“We’re getting gerbils!”

My son Peter illuminated a Colorado road atlas one day on our way to a pet store. His inscriptions are as gleeful as some of the comments I hear lately around Marmot, where we’re implementing VuFind as a next-gen OPAC.

In this and future posts I’ll tell the story of how we selected VuFind from a list that included AquaBrowser, Encore, Drupal SOPAC, and WorldCat Local. I’ll write about testing and launching open source software originally developed at Villanova University. We might blaze a few interesting trails, taking software currently running in university libraries, and adapting it to our multi-type consortium on the Western Slope.

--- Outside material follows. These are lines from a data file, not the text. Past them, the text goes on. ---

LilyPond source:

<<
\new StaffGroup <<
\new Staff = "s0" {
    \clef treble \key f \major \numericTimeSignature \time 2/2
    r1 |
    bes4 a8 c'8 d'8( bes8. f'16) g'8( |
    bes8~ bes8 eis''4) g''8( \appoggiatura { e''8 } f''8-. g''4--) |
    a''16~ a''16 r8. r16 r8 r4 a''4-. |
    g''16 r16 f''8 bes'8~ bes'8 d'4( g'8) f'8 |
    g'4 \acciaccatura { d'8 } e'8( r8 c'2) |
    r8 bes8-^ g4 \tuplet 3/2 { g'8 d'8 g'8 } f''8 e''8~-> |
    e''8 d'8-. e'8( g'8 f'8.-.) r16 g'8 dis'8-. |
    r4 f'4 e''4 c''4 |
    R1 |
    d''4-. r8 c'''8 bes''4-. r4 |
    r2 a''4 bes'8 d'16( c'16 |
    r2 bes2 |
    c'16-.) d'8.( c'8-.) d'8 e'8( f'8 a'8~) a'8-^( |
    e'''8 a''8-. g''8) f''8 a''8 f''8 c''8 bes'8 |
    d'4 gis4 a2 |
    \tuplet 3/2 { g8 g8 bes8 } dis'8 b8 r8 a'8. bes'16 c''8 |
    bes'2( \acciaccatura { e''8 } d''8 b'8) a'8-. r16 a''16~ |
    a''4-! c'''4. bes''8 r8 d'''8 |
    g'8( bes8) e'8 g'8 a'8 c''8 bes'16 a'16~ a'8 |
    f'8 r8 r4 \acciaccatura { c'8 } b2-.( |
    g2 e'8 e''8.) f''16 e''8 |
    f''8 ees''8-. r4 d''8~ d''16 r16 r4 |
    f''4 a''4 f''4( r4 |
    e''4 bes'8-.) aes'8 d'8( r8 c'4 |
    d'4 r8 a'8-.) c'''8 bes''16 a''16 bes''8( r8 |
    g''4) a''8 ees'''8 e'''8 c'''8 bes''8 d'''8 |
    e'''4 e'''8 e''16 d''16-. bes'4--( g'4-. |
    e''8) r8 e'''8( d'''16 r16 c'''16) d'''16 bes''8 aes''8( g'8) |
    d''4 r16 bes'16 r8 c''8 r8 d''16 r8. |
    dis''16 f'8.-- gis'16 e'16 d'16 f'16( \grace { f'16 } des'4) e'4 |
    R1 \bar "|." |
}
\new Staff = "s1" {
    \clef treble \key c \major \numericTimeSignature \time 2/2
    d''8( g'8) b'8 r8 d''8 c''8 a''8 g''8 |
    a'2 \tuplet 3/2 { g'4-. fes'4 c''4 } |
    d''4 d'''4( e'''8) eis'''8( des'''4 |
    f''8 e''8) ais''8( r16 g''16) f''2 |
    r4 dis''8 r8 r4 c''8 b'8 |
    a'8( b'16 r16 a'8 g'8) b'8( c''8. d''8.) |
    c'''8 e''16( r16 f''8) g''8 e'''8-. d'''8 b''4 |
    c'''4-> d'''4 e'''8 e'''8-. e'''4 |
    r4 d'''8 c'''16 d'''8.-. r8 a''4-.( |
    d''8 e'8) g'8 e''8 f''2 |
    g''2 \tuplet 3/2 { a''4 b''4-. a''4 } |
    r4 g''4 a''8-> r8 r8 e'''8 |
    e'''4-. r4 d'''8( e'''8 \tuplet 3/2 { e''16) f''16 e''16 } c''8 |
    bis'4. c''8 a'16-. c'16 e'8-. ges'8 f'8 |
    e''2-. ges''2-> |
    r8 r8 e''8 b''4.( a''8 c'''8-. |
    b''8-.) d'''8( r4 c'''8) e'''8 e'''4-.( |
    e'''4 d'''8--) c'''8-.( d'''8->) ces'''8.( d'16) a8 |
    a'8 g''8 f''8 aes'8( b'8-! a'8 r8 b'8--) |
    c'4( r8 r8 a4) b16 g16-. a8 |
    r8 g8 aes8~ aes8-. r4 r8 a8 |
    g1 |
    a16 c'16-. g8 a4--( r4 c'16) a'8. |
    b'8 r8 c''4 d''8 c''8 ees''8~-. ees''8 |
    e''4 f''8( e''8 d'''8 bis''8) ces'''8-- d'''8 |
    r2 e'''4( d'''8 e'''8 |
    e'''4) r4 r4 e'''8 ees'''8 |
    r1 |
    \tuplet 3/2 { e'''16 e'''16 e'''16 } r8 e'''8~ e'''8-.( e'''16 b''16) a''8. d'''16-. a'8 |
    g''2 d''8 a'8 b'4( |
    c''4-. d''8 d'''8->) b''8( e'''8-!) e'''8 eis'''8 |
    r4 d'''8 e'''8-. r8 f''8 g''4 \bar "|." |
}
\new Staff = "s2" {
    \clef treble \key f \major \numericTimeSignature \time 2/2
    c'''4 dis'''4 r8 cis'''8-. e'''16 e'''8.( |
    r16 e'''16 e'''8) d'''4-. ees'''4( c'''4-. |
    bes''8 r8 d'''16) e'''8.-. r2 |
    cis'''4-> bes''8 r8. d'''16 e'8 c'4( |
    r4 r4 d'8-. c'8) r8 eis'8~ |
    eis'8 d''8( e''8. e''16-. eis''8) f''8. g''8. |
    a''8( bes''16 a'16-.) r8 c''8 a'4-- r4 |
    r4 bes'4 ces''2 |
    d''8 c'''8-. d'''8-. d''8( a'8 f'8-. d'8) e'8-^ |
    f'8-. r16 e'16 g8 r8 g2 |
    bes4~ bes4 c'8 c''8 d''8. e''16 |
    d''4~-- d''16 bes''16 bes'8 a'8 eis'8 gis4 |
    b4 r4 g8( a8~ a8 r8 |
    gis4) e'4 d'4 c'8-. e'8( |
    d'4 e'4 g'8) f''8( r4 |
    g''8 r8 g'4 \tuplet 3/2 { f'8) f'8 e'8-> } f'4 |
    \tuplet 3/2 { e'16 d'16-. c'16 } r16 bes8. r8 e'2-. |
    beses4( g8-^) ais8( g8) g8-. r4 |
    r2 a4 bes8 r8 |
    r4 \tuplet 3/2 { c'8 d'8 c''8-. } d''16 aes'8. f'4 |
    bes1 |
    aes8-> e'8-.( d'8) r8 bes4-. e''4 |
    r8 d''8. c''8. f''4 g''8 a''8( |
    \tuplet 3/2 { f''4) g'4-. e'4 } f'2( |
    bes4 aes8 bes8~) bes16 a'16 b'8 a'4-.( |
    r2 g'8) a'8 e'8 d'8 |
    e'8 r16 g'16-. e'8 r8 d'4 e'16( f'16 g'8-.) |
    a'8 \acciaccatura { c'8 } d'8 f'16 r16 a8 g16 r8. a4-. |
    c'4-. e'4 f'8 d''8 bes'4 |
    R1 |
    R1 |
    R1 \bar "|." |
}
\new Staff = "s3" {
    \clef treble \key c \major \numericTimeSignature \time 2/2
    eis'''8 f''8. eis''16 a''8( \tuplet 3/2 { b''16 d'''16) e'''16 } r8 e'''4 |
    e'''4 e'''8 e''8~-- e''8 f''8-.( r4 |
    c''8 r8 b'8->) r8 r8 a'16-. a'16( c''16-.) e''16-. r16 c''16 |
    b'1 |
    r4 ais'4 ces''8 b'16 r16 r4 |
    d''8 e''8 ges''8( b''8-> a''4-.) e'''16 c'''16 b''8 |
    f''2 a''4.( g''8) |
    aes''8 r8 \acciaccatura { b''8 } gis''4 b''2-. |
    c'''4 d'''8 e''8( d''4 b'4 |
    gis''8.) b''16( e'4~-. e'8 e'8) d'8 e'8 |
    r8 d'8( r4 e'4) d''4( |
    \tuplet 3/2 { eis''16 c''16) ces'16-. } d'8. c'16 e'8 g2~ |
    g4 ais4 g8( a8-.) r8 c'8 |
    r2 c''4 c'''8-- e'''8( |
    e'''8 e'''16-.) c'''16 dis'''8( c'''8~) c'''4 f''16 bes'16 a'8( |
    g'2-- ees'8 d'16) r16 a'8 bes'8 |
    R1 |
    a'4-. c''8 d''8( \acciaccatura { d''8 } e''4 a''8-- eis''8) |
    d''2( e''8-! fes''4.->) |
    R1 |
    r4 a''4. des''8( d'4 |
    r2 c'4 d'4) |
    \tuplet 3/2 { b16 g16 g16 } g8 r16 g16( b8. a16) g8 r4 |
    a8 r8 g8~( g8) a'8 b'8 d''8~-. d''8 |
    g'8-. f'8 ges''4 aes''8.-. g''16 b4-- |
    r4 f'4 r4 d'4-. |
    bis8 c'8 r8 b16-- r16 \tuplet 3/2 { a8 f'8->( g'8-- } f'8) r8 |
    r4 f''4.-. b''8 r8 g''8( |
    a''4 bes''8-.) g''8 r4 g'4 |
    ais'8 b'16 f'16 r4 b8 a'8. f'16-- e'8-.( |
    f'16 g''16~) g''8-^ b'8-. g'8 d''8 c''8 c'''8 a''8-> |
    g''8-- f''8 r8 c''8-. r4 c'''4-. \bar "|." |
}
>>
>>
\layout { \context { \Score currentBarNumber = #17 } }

“We’re getting open source!”

VuFind was a very much a dark horse until a few stars aligned. When I joined Marmot last October, it was not clear we could implement let alone enhance an open source solution. When I visited Colorado State University to learn about the first implementation of VuFind with Millennium, I was encouraged that CSU could help Marmot get started. After we hired a new web developer, and identified a contract developer to expand our capacity for a few months, we had everything we needed to take VuFind seriously.

Lucene at the heart of VuFind is no stranger to supporting public and school libraries as well as academics. Lucene powers Encore by Innovative Interfaces, LS2 PAC by The Library Corporation, and many other web apps. The remarkable thing about VuFind for Marmot was how well it met overlapping and conflicting needs of 19 separate Marmot institutions in spite of its academic roots.

Mary Katherine told me how much fun she and CJ were having looking at the code where MARC tags and subfields get handled for indexing and faceting. “I can’t remember the last time I actually enjoyed reading MARC documentation and chasing down fixed field codes.”

Some of the fun comes from feeling in control, from the optimism of being able to solve unique local problems without waiting for a vendor to weigh our priorities with those of a thousand other ILS customers. Mary Katherine can see what’s happening inside the system instead of being shut out of a vendor’s black box. CJ can make changes without filing a bug report. Marmot library users will love the results.